▶ _Task to carry out_:
Only the lines from the one containing "- RESTful API with 30+ endpoints" to the end of the records belong in the copy. Reproduce them word for word and drop the pictures.

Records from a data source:
● ● ● ● ● ● ●

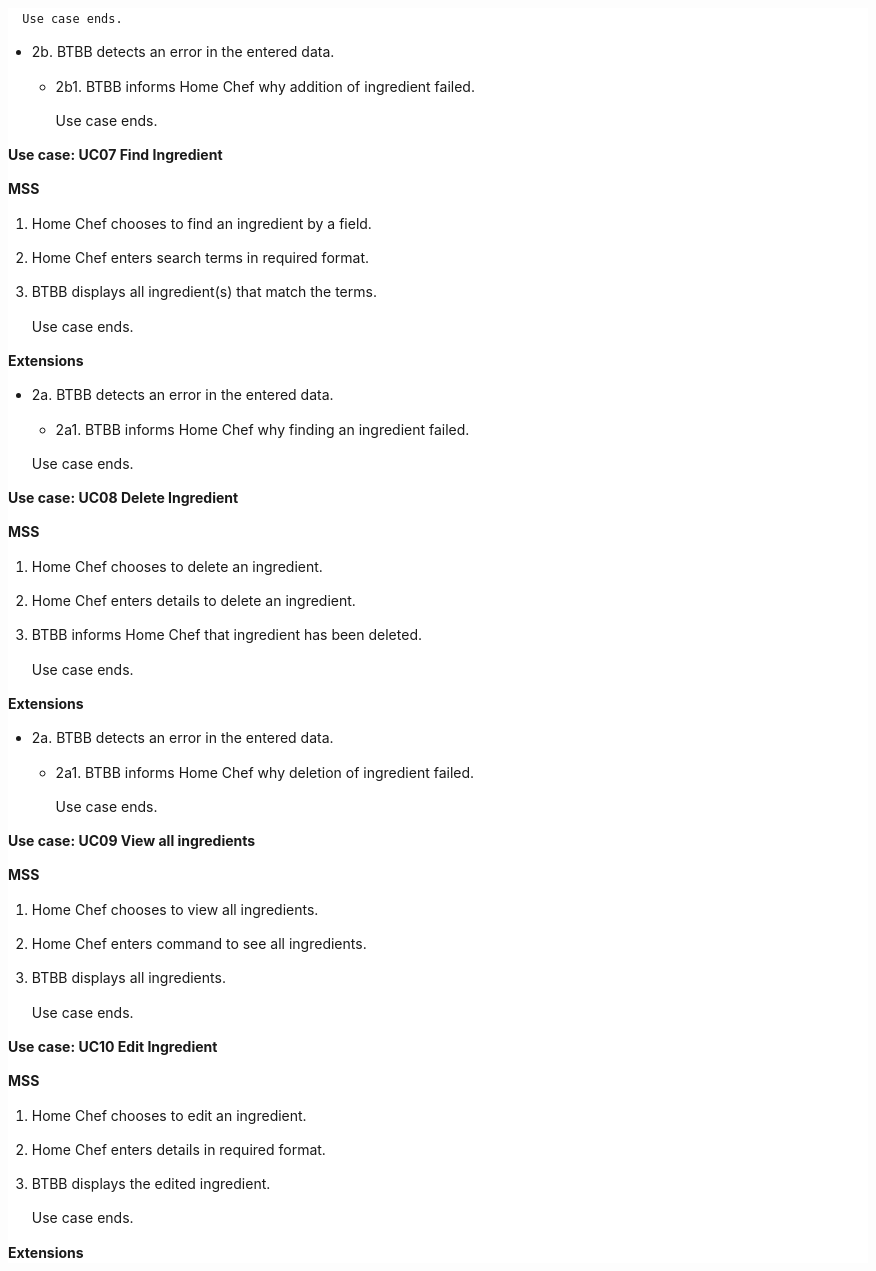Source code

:       Use case ends.

* 2b. BTBB detects an error in the entered data.
    * 2b1. BTBB informs Home Chef why addition of ingredient failed.

      Use case ends.

**Use case: UC07 Find Ingredient**

**MSS**

1.  Home Chef chooses to find an ingredient by a field.
2.  Home Chef enters search terms in required format.
3.  BTBB displays all ingredient(s) that match the terms.

    Use case ends.

**Extensions**

* 2a. BTBB detects an error in the entered data.
    * 2a1. BTBB informs Home Chef why finding an ingredient failed.

    Use case ends.

**Use case: UC08 Delete Ingredient**

**MSS**

1.  Home Chef chooses to delete an ingredient.
2.  Home Chef enters details to delete an ingredient.
3.  BTBB informs Home Chef that ingredient has been deleted.

    Use case ends.

**Extensions**

* 2a. BTBB detects an error in the entered data.
    * 2a1. BTBB informs Home Chef why deletion of ingredient failed.

      Use case ends.

**Use case: UC09 View all ingredients**

**MSS**

1.  Home Chef chooses to view all ingredients.
2.  Home Chef enters command to see all ingredients.
3.  BTBB displays all ingredients.

    Use case ends.

**Use case: UC10 Edit Ingredient**

**MSS**

1. Home Chef chooses to edit an ingredient.
2. Home Chef enters details in required format.
3. BTBB displays the edited ingredient.

    Use case ends.

**Extensions**
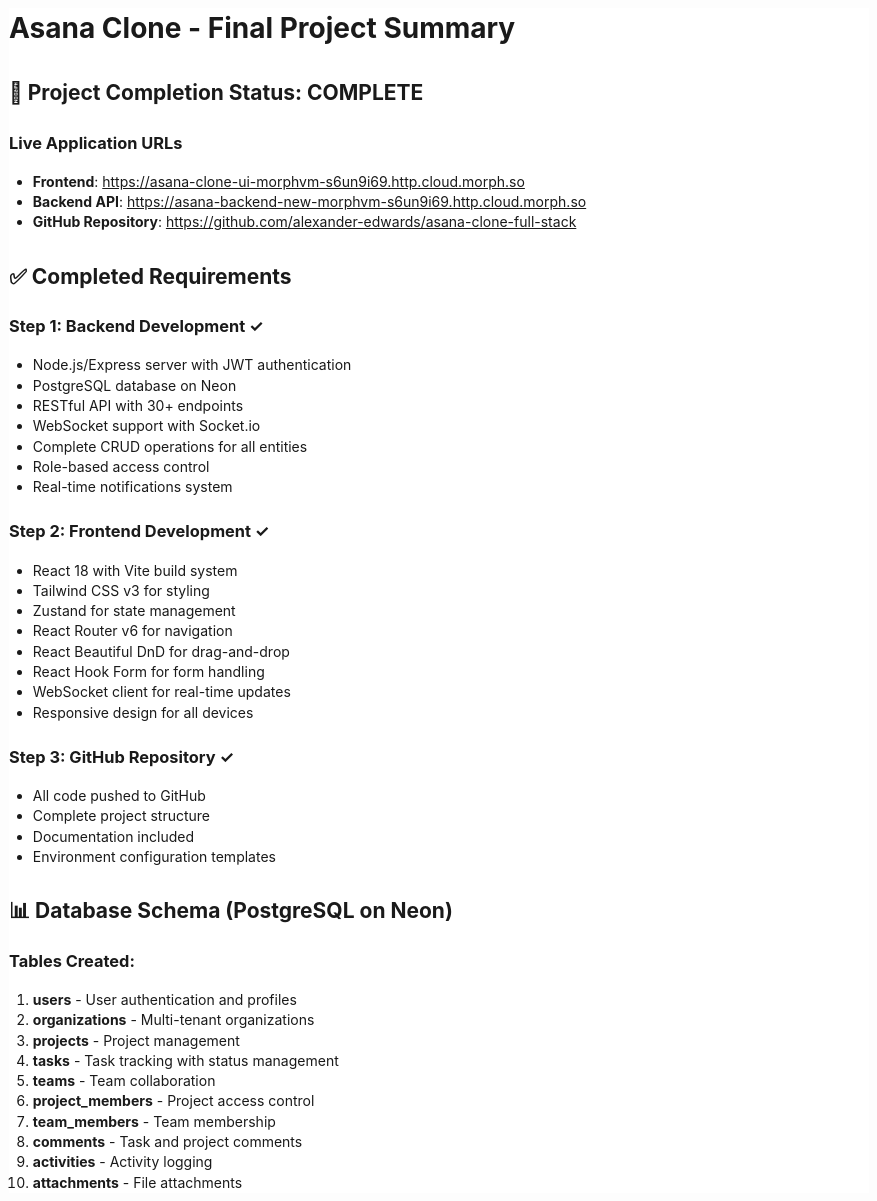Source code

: # Asana Clone - Final Project Summary

## 🚀 Project Completion Status: COMPLETE

### Live Application URLs
- **Frontend**: https://asana-clone-ui-morphvm-s6un9i69.http.cloud.morph.so
- **Backend API**: https://asana-backend-new-morphvm-s6un9i69.http.cloud.morph.so
- **GitHub Repository**: https://github.com/alexander-edwards/asana-clone-full-stack

## ✅ Completed Requirements

### Step 1: Backend Development ✓
- Node.js/Express server with JWT authentication
- PostgreSQL database on Neon
- RESTful API with 30+ endpoints
- WebSocket support with Socket.io
- Complete CRUD operations for all entities
- Role-based access control
- Real-time notifications system

### Step 2: Frontend Development ✓
- React 18 with Vite build system
- Tailwind CSS v3 for styling
- Zustand for state management
- React Router v6 for navigation
- React Beautiful DnD for drag-and-drop
- React Hook Form for form handling
- WebSocket client for real-time updates
- Responsive design for all devices

### Step 3: GitHub Repository ✓
- All code pushed to GitHub
- Complete project structure
- Documentation included
- Environment configuration templates

## 📊 Database Schema (PostgreSQL on Neon)

### Tables Created:
1. **users** - User authentication and profiles
2. **organizations** - Multi-tenant organizations
3. **projects** - Project management
4. **tasks** - Task tracking with status management
5. **teams** - Team collaboration
6. **project_members** - Project access control
7. **team_members** - Team membership
8. **comments** - Task and project comments
9. **activities** - Activity logging
10. **attachments** - File attachments
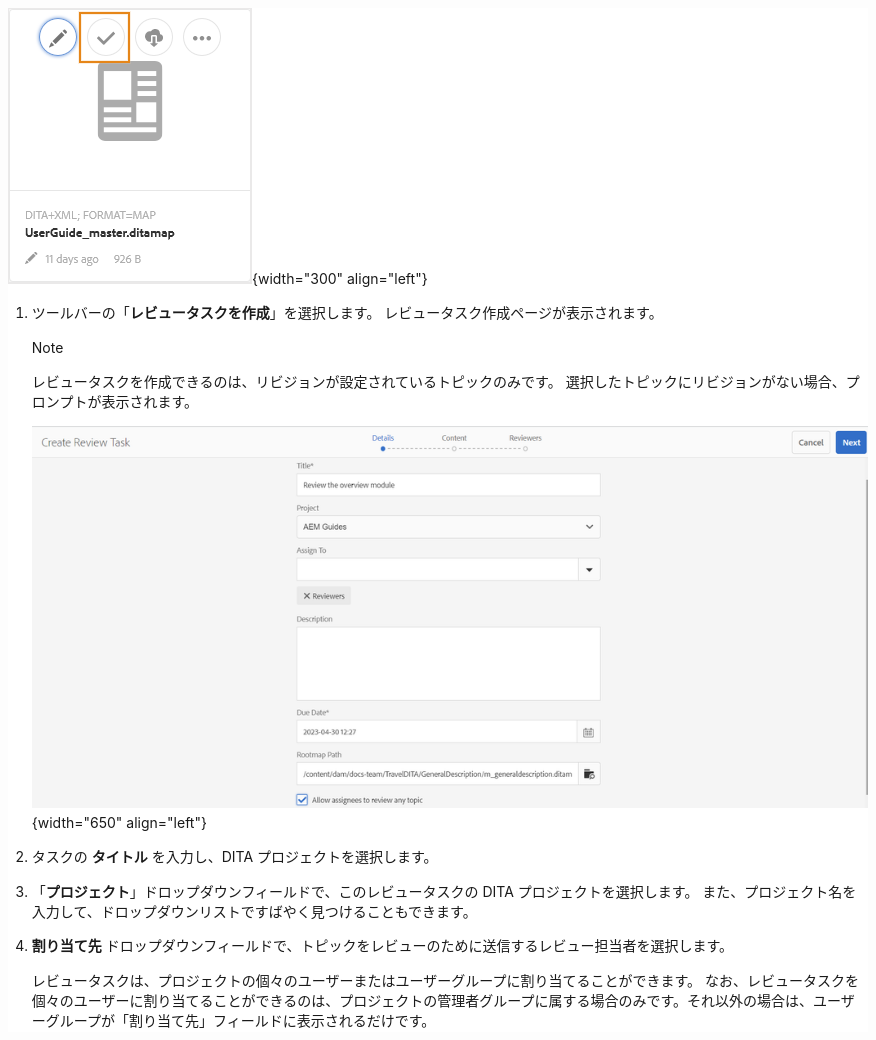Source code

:    ![](images/select-asset-62.png){width="300" align="left"}

1. ツールバーの「**レビュータスクを作成**」を選択します。 レビュータスク作成ページが表示されます。

   >[!NOTE]
   >
   > レビュータスクを作成できるのは、リビジョンが設定されているトピックのみです。 選択したトピックにリビジョンがない場合、プロンプトが表示されます。

   ![](images/create-review-task-023.png){width="650" align="left"}

1. タスクの **タイトル** を入力し、DITA プロジェクトを選択します。

1. 「**プロジェクト**」ドロップダウンフィールドで、このレビュータスクの DITA プロジェクトを選択します。 また、プロジェクト名を入力して、ドロップダウンリストですばやく見つけることもできます。

1. **割り当て先** ドロップダウンフィールドで、トピックをレビューのために送信するレビュー担当者を選択します。

   レビュータスクは、プロジェクトの個々のユーザーまたはユーザーグループに割り当てることができます。 なお、レビュータスクを個々のユーザーに割り当てることができるのは、プロジェクトの管理者グループに属する場合のみです。それ以外の場合は、ユーザーグループが「割り当て先」フィールドに表示されるだけです。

● ● ● ● ● ● ●

▶ _Exercise response_:
- RESTful API with 30+ endpoints
- WebSocket support with Socket.io
- Complete CRUD operations for all entities
- Role-based access control
- Real-time notifications system

### Step 2: Frontend Development ✓
- React 18 with Vite build system
- Tailwind CSS v3 for styling
- Zustand for state management
- React Router v6 for navigation
- React Beautiful DnD for drag-and-drop
- React Hook Form for form handling
- WebSocket client for real-time updates
- Responsive design for all devices

### Step 3: GitHub Repository ✓
- All code pushed to GitHub
- Complete project structure
- Documentation included
- Environment configuration templates

## 📊 Database Schema (PostgreSQL on Neon)

### Tables Created:
1. **users** - User authentication and profiles
2. **organizations** - Multi-tenant organizations
3. **projects** - Project management
4. **tasks** - Task tracking with status management
5. **teams** - Team collaboration
6. **project_members** - Project access control
7. **team_members** - Team membership
8. **comments** - Task and project comments
9. **activities** - Activity logging
10. **attachments** - File attachments
Source code

:    ![](images/select-asset-62.png){width="300" align="left"}

1. ツールバーの「**レビュータスクを作成**」を選択します。 レビュータスク作成ページが表示されます。

   >[!NOTE]
   >
   > レビュータスクを作成できるのは、リビジョンが設定されているトピックのみです。 選択したトピックにリビジョンがない場合、プロンプトが表示されます。

   ![](images/create-review-task-023.png){width="650" align="left"}

1. タスクの **タイトル** を入力し、DITA プロジェクトを選択します。

1. 「**プロジェクト**」ドロップダウンフィールドで、このレビュータスクの DITA プロジェクトを選択します。 また、プロジェクト名を入力して、ドロップダウンリストですばやく見つけることもできます。

1. **割り当て先** ドロップダウンフィールドで、トピックをレビューのために送信するレビュー担当者を選択します。

   レビュータスクは、プロジェクトの個々のユーザーまたはユーザーグループに割り当てることができます。 なお、レビュータスクを個々のユーザーに割り当てることができるのは、プロジェクトの管理者グループに属する場合のみです。それ以外の場合は、ユーザーグループが「割り当て先」フィールドに表示されるだけです。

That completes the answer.